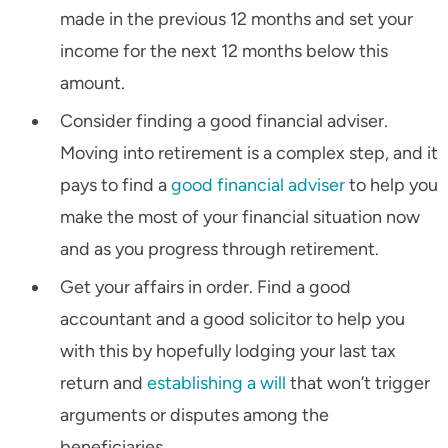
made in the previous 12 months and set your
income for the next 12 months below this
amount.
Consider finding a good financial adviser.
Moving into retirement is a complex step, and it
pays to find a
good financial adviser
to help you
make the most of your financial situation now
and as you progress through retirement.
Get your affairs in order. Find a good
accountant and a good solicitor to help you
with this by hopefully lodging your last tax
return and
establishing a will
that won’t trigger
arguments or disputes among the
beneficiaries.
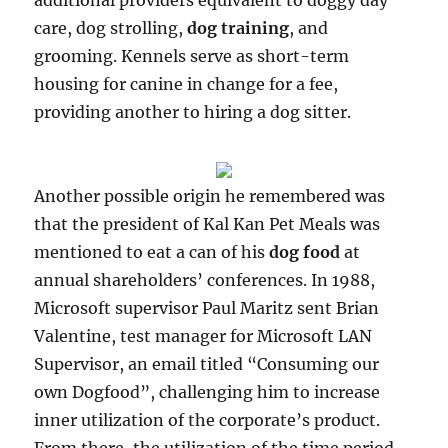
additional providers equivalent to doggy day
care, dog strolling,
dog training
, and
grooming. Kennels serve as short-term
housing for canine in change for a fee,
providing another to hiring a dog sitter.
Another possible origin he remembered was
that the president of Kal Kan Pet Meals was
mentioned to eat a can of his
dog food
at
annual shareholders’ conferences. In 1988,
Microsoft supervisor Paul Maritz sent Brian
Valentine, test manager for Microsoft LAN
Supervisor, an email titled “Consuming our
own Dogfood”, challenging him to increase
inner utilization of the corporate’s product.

■ ■ ■ ■ ■

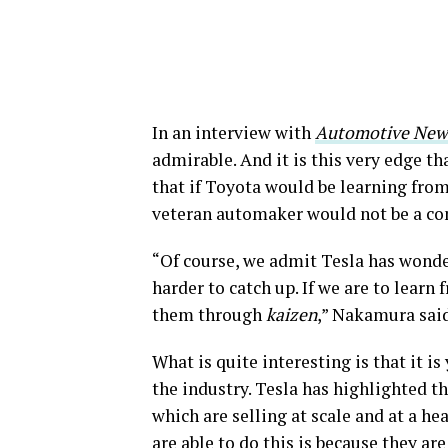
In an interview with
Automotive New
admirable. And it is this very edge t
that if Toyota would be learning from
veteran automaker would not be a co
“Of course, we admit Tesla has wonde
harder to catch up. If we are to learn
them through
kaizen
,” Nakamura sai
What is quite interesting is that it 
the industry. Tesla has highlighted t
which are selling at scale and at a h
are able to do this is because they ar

■ ■ ■ ■ ■

| Task details |
Which part of the entries opens with the line containing "that won’t trigger" and closes with the line containing "providing another to hiring a dog sitter."? Output that part exactly, ends included, pictures excluded.

| Answer space |
that won’t trigger
arguments or disputes among the
beneficiaries.
additional providers equivalent to doggy day
care, dog strolling,
dog training
, and
grooming. Kennels serve as short-term
housing for canine in change for a fee,
providing another to hiring a dog sitter.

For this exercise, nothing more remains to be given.